Task brief. Each line of the listing that contains "reset" should be found and copied.

Data extracts.
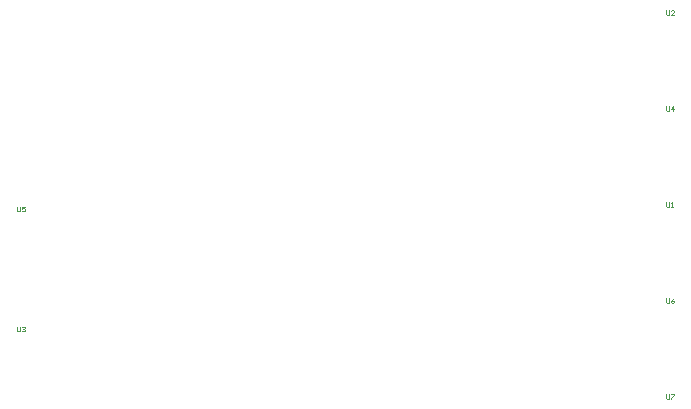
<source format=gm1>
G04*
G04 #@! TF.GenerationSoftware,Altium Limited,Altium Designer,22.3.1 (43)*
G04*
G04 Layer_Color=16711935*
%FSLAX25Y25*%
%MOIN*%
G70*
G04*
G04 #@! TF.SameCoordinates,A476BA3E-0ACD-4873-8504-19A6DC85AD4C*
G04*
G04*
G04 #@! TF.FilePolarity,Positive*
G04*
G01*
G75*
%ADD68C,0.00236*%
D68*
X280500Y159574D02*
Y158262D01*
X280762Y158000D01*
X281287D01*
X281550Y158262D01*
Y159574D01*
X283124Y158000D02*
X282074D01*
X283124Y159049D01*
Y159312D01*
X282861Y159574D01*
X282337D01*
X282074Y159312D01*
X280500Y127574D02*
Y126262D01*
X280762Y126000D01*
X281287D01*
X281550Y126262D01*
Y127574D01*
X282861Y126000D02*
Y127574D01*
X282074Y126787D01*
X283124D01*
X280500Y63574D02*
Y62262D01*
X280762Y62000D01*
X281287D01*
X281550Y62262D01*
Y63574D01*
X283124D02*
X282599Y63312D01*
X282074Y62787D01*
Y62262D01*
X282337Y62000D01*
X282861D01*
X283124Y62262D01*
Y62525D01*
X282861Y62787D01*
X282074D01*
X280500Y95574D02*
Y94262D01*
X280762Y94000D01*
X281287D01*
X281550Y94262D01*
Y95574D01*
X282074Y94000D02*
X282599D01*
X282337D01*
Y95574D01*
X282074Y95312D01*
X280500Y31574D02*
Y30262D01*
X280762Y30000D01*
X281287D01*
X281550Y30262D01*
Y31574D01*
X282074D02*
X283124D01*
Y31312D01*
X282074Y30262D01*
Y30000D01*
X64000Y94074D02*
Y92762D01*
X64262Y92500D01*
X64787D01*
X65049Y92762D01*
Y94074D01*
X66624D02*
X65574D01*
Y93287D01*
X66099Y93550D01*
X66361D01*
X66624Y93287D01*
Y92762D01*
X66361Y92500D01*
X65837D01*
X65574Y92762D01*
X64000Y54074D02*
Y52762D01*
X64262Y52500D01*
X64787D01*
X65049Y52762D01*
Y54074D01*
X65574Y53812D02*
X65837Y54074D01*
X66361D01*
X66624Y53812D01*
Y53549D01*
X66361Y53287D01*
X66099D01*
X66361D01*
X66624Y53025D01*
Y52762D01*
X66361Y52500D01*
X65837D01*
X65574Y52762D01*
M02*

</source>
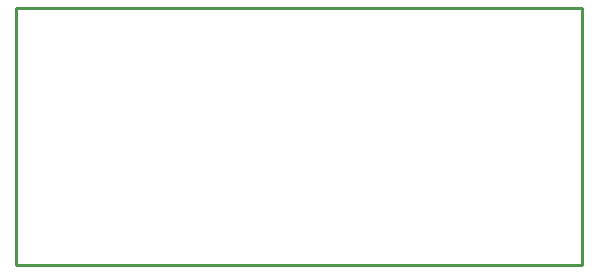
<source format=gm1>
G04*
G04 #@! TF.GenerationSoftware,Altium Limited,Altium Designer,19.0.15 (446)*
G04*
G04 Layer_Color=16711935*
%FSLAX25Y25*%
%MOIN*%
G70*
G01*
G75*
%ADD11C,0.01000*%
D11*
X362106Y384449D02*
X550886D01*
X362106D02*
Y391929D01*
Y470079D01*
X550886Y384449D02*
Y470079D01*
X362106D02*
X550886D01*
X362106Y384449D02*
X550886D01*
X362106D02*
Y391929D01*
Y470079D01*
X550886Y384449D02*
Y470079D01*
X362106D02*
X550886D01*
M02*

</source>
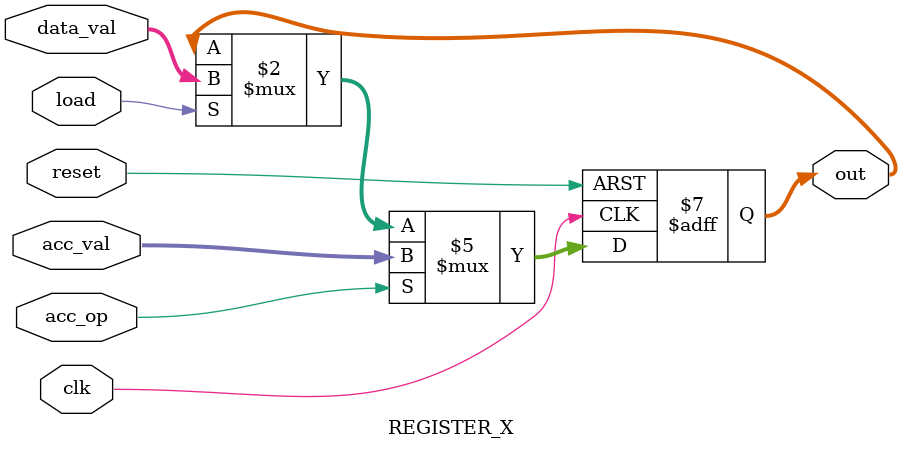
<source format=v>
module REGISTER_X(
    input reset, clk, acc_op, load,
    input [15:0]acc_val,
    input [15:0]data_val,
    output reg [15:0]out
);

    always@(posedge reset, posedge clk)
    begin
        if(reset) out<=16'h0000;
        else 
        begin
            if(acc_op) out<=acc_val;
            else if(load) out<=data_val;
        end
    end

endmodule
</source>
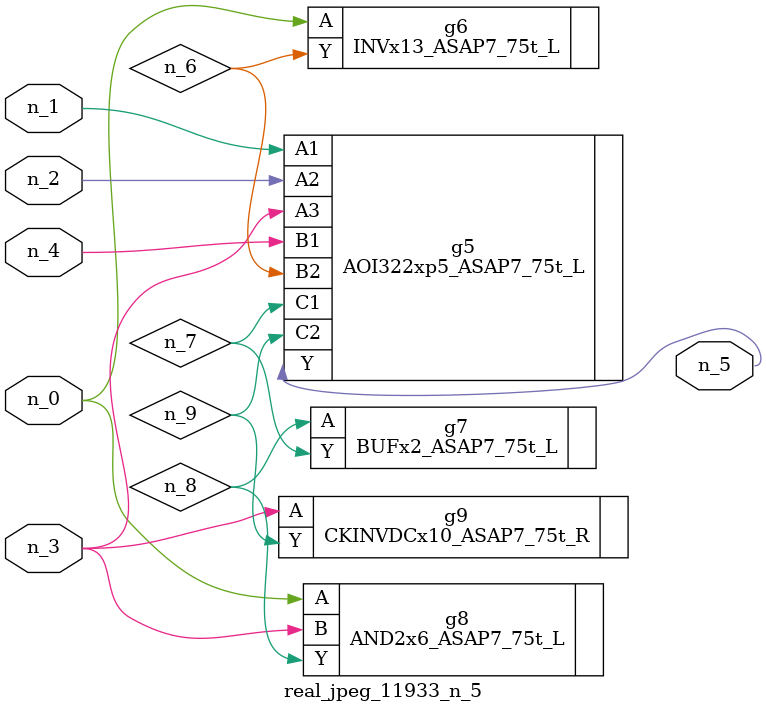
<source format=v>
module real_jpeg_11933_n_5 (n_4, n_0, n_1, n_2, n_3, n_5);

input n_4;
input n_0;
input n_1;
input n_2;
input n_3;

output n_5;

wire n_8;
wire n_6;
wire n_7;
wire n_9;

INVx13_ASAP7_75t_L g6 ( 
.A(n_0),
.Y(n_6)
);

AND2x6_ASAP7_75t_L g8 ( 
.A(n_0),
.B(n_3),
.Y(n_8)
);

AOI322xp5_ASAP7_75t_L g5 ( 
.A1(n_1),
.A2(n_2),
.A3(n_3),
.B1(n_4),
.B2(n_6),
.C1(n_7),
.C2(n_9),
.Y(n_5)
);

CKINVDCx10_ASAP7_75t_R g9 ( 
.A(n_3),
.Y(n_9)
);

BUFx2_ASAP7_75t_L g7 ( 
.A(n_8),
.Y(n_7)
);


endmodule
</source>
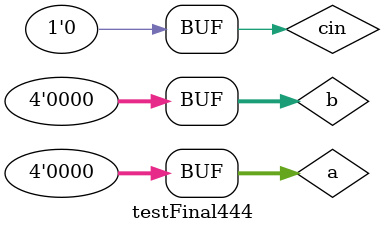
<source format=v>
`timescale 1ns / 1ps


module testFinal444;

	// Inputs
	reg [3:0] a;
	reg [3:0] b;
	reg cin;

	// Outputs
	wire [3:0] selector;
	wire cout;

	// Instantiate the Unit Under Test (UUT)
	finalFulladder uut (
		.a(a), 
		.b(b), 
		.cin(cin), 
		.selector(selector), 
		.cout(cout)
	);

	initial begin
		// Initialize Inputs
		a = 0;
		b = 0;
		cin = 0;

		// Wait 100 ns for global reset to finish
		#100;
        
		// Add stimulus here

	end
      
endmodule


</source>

Solution to this exercise.
    input reset, clk, acc_op, load,
    always@(posedge reset, posedge clk)
        if(reset) out<=16'h0000;
		// Wait 100 ns for global reset to finish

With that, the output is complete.